Frasa “..... memperoleh kekeuatan hukum tetap sejak selesai diucapkan” tidak berarti bahwa putusan itu harus berlaku dan dilaksanakan seketika itu juga. Bukan itu maksud dan makna Pasal 47 UU MK. Maksud dan makna rumusan Pasal 47 itu ialah untuk mempertegas sifat dan kekuatan hukum Putusan MK sebagaimana dimaksud Pasal 24C ayat (1) UUD, yaitu final dan terakhir. Hal mana merupakan suatu penegasan bahwa tidak ada upaya hukum apa pun yang dapat membatalkan Putusan MK karena sifatnya final and binding. Sedangkan soal kapan amar putusan itu akan diberlakukan dan dilaksanakan, Pasal 47 tidak membatasinya.
Berdasarkan logika yang paling sederhana pun pendapat yang mengatakan penangguhan berlakunya putusan MK sebagai pengingkaran Pasal 47 UU MK, sulit diterima dan tentu saja mudah dipatahkan, karena toh putusan tersebut tetap inkracht sejak selesai diucapkan. Artinya, apa pun yang diputuskan MK dalam amar putusannya tetap saja mengikat dan harus dipatuhi. Sebagai ilustrasi: bukankah putusan yang berisi pananggguhan penyelenggaraan Pemilu Serentak tetap memperoleh kekuatan hukum tetap? bukankah putusan yang berisi penangguhan Pemilu Serentak itu harus dipatuhi, yaitu tetap dilakukan secara terpisah pada Pemilu 2014 dan baru akan berlaku pada Pemilu 2019?
Demikian itulah sekelumit bukti dan penjelasan bahwa pembatasan berlakunya akibat hukum dari suatu putusan bukanlah pelanggaran terhadap Pasal 47 UU MK. Bukan untuk itu dan tidak pada tempatnya meletakan Pasal 47 UU MK dalam perdebatan boleh tidaknya MK menangguhkan berlakunya putusannya sendiri. Karena Pasal 47 UU MK dimaksudkan untuk mempertegas sifat putusan MK yang final and binding sebagaimana dimaksud oleh UUD.

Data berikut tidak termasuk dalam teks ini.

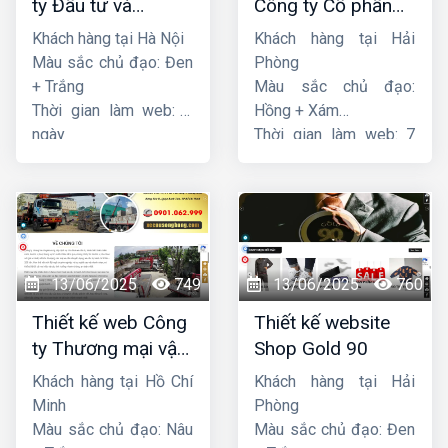
ty Đầu tư và
Công ty Cổ phần
Thương mại Five-
dịch vụ hàng hải
Khách hàng tại Hà Nội
Khách hàng tại Hải
Star
Sen
Màu sắc chủ đạo: Đen
Phòng
+ Trắng
Màu sắc chủ đạo:
Thời gian làm web: 7
Hồng + Xám
ngày
Thời gian làm web: 7
ngày
13/06/2025
749
13/06/2025
760
Thiết kế web Công
Thiết kế website
ty Thương mại vận
Shop Gold 90
tải Song Bằng
Khách hàng tại Hồ Chí
Khách hàng tại Hải
Minh
Phòng
Màu sắc chủ đạo: Nâu
Màu sắc chủ đạo: Đen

Dalam pandangan penulis, kelemahan atau kekurangan yang mendasar dari putusan tersebut justru bukan karena penangguhan pelaksanaan Pemilu serentak, melainkan pada pertimbangan hukum dibaliknya. Terdapat kekurangan yang mendasar dalam  persidangan MK untuk memutuskan Permohonan Pemilu Serentak, dimana KPU sebagai Penyelenggara Pemilu yang mengetahui persis kesiapan Penyelenggaran Pemilu justru tidak pernah dihadirkan dan didengar keterangannya. Dalam keadaan yang demikian tidak mengherankan jika MK dicibir dan terkesan “sok tahu” karena memutuskan penangguhan Pemilu Serentak pada 2019 tanpa mendengar dan mempertimbangkan keterangan KPU. Seandainya MK menghadirkan KPU untuk didengar keterangannya terkiat kesiapannya menyelenggarakan Pemilu Serentak, maka Putusan MK akan terlihat lebih utuh dan legitimate karena sudah mempertimbangkan keterangan sekaligus kesiapan KPU selaku Penyelenggara Pemilu.



[1] Putusan MK mengenai batas minimal anggaran pendidikan yang mengharuskan Pemerintah mengalokasikan sekurang-kurangnya 20% dari APBN sebagaimana diperintahkan Pasal 31 ayat (4) UUD, dalam kenyataannya baru dapat dipenuhi Pemerintah pada APBN 2009.
[2] Jimly Asshiddiqie dan Ahmad Syahrizal, Peradilan Konstitusi di 10 Negara, Sinar Grafika, Jakarta, 2011, hlm.  21.